> _Task to carry out_: Continue the passage on database index design, starting right after its last sentence.

> _Given passage_:
Careful index design is important. The namecity
index we have defined can also speed queries other than those that
supply a complete surname,
firstname, and city. For
example, consider a query:
SELECT * FROM customer WHERE surname = ''LaTrobe'' AND
firstname = ''Anthony'';
This query can also use the index namecity,
because the index permits access to rows in sorted order first by
surname, then firstname, and
then city. With this sorting, all
"LaTrobe, Anthony" index entries
are clustered together in the index. Indeed, the index can also be
used for the query:
SELECT * FROM customer WHERE surname LIKE ''Mar%'';
Similarly, all surnames beginning with
"Mar" are clustered together in the
index. You can use EXPLAIN to check that the index
is being used.
However, the index can''t be used for a query such
as:
SELECT * FROM customer WHERE firstname = ''Dimitria'' AND
city = ''St Albans'';
The index can''t be used because the leftmost
attribute named in the index, surname,
isn''t part of the WHERE clause.
In this case, all rows in the customer table
must be scanned and the query is much slower (again assuming there
are more than a few rows in the customer table,
and assuming there is no other index that could be used).
|
There are other cases in which an index can''t be
used, such as when a query contains an OR that
isn''t on an indexed attribute:
SELECT * FROM customer WHERE surname = ''Marzalla'' OR zipcode = "3001";
Again, the customer table must be completely
scanned, because the second condition,
zipcode="3001", requires all rows to be retrieved
as there is no index available on the attribute
zipcode. Also, the attributes that are combined
together with OR must be the leftmost attributes
in the index; otherwise the query requires a complete scan of the
customer table. The following example requires a
complete scan:
SELECT * FROM customer WHERE firstname = ''Dimitria'' OR
surname = ''Marzalla'';
If all the attributes in the index are used in all the queries, to
optimize index size, the leftmost attribute in the
KEY clause should be the attribute with the
highest number of duplicate entries.
Because indexes speed up queries, why wouldn''t you
create indexes on all the attributes you can possibly search on? The
answer is that while indexes are fast for searching, they consume
space and require updates each time rows are added or deleted, or key
attributes are changed. So, if a database is largely static,
additional indexes have low overheads, but if a database changes
frequently, each additional index slows down the update process
significantly. In either case, indexes consume additional space on
disk and in memory, and unnecessary indexes should be avoided.
One way to reduce the size of an index and speed updates is to create
an index on a prefix of an attribute. Our namecity
index uses considerable space: for each row in the
customer table, an index entry is up to 150
characters in length because it is created from the combined values
of the surname, firstname, and
city attributes.[2]
[2] This
isn''t the space actually required by an index entry,
because the data is compressed for storage. However, even with
compression, the fewer characters that are indexed, the more compact
is the representation, the more space is saved, and (depending on the
usability of the index) the faster searching and updates are.

> _Excerpted records_:
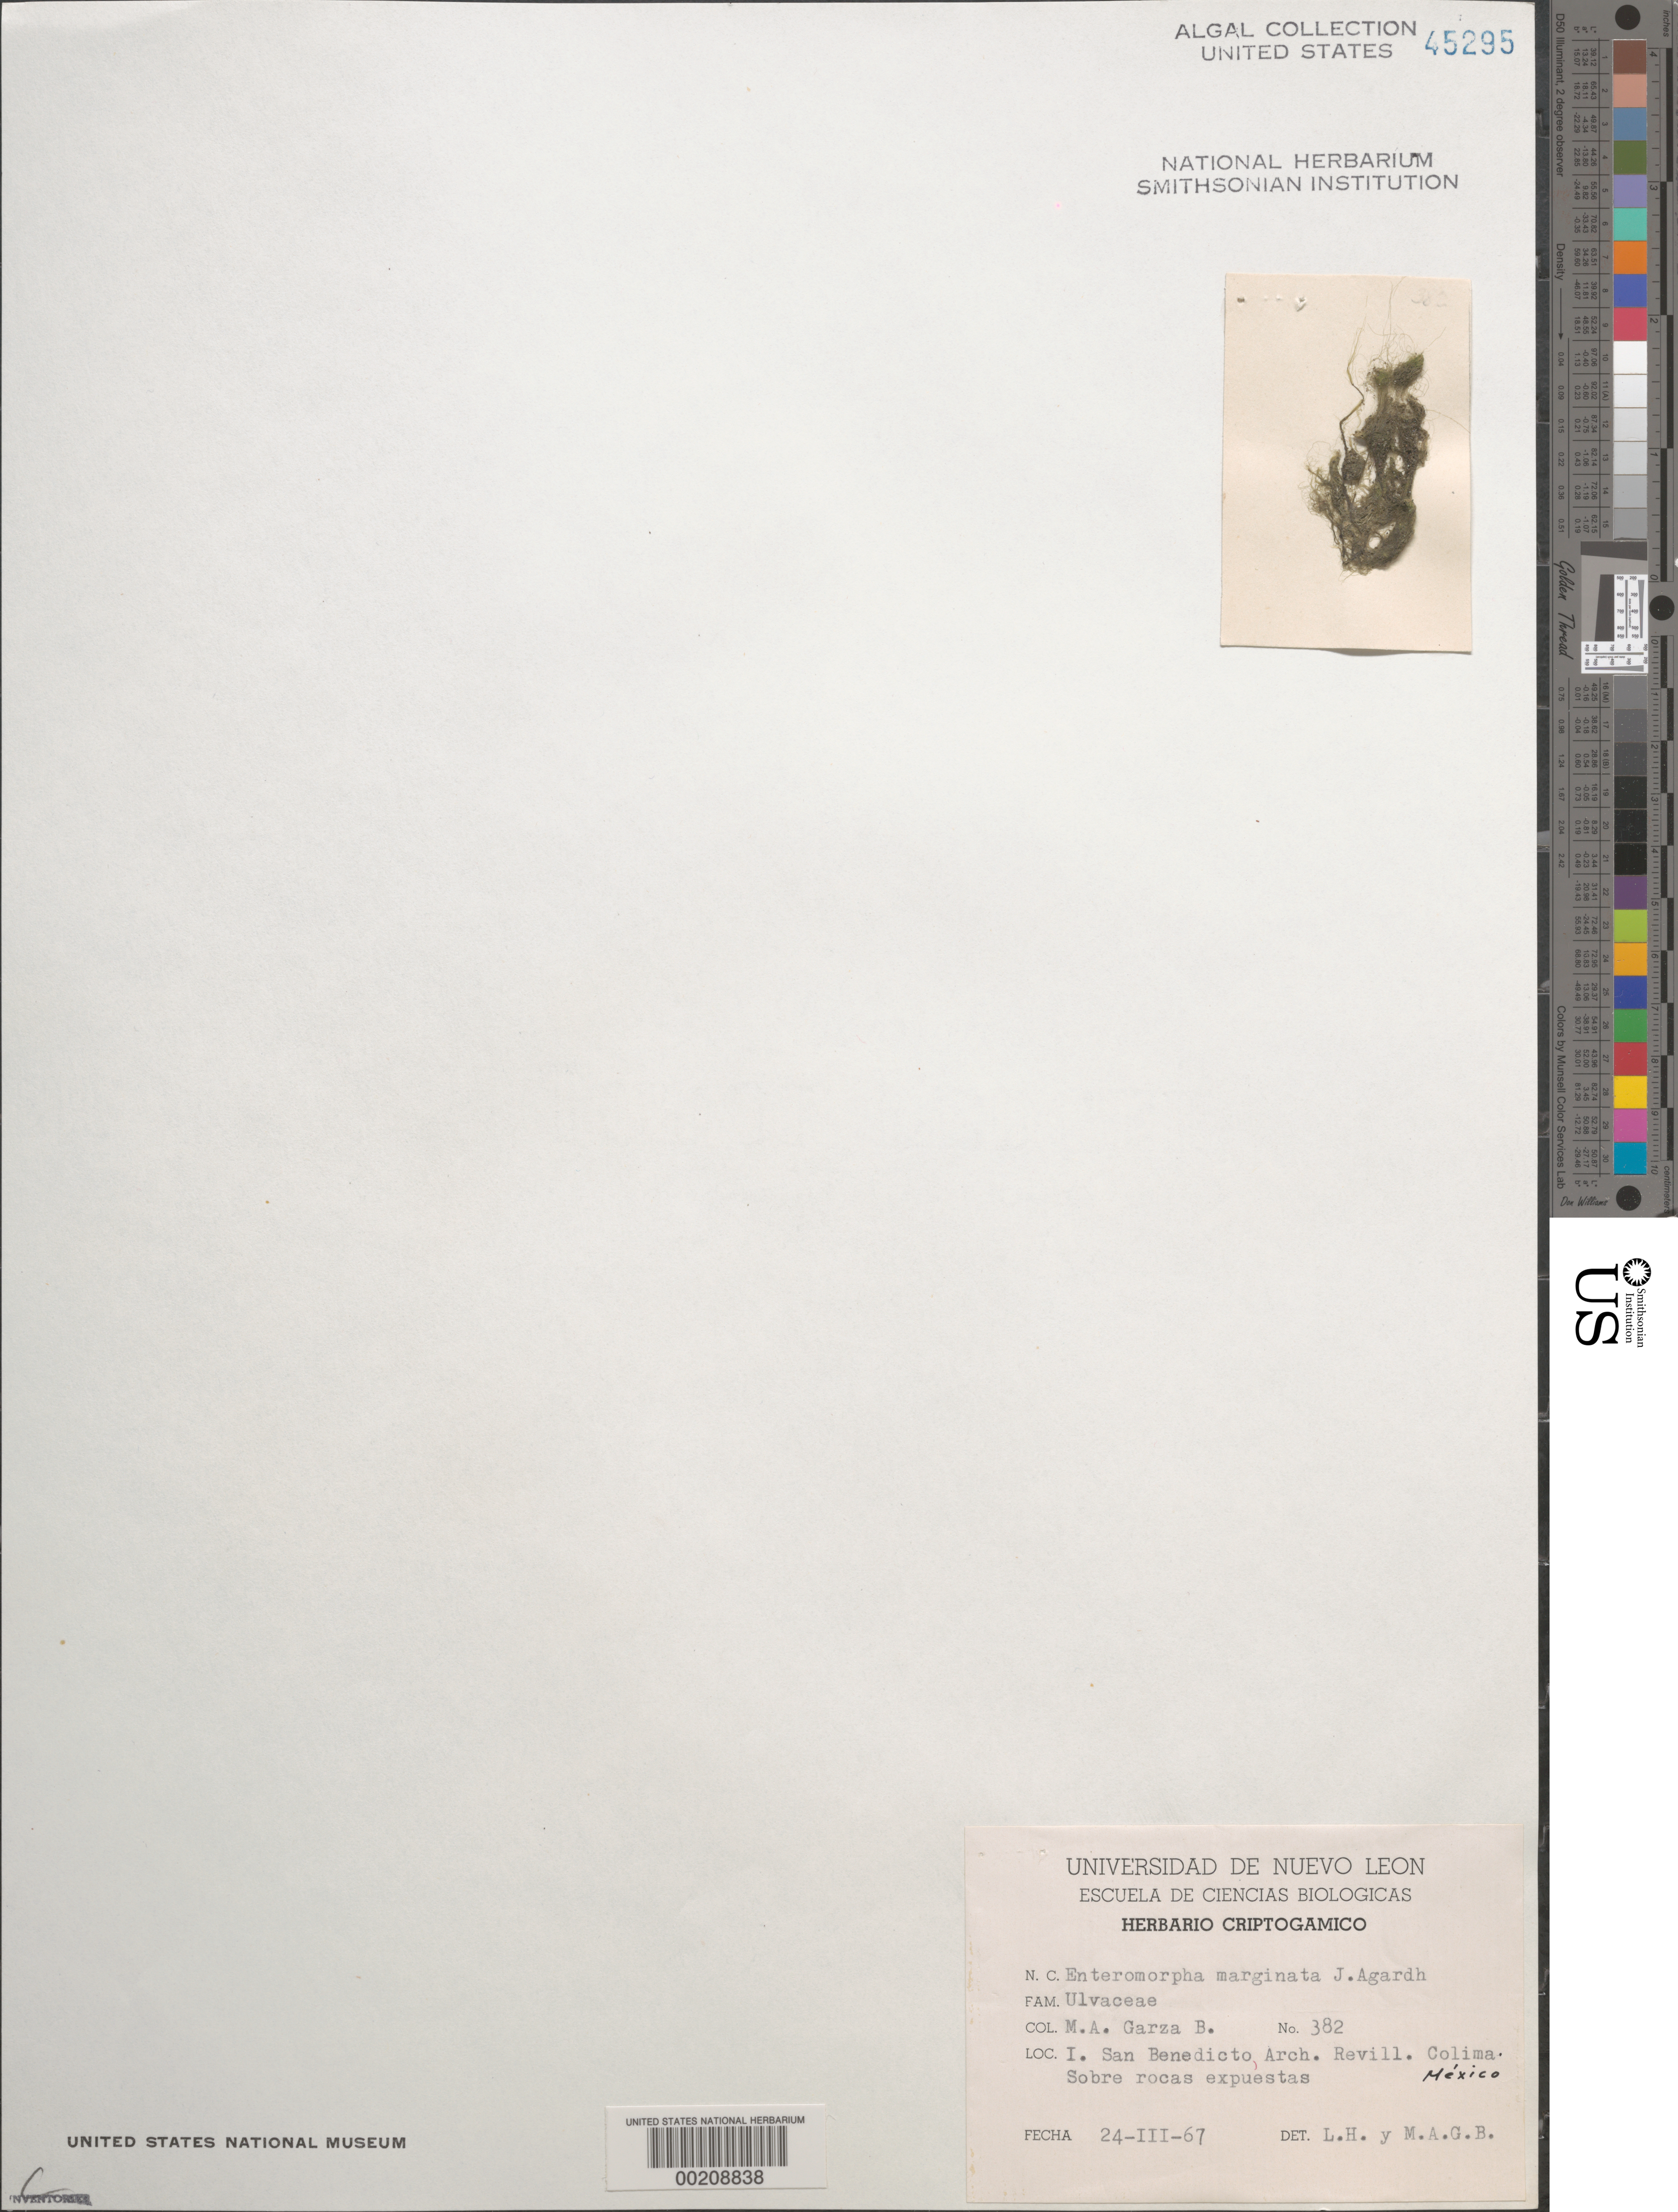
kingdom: Plantae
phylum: Chlorophyta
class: Ulvophyceae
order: Ulvales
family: Kornmanniaceae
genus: Blidingia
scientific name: Blidingia marginata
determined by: Huerta M., L.; Garza Barrientos, M. A.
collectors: M. Garza Barrientos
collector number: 382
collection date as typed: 24 Mar 1967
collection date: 1967-03-24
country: Mexico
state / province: Colima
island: Isla San Benedicto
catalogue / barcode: US 45295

> _Written response_:
To reduce space, you can define the index as:
ALTER TABLE customer ADD INDEX namecity
(surname(10),firstname(3),city(2));
This uses only the first 10 characters of surname,
3 of firstname, and 2 of city
to distinguish index entries. This is quite reasonable, because 10
characters from a surname distinguishes between most surnames, and
the addition of a few characters from a first name and the prefix of
their city should be sufficient to uniquely identify almost all
customers. Having a smaller index with less information can also mean
that queries are actually faster, because more index information can
be retrieved from disk per second, more of the index can fit into
spare memory, and disk retrieval speed is almost always the
bottleneck in query performance.
The space saving is significant with a reduced index. A new index
entry requires only 15 characters, a savings of up to 135 characters,
so index insertions, deletions, and modifications are now likely to
be much faster. Note that for TEXT and
BLOB attribute types, a prefix must be taken when
indexing, because indexing the entire attribute is impractical and
isn''t permitted by the MySQL server.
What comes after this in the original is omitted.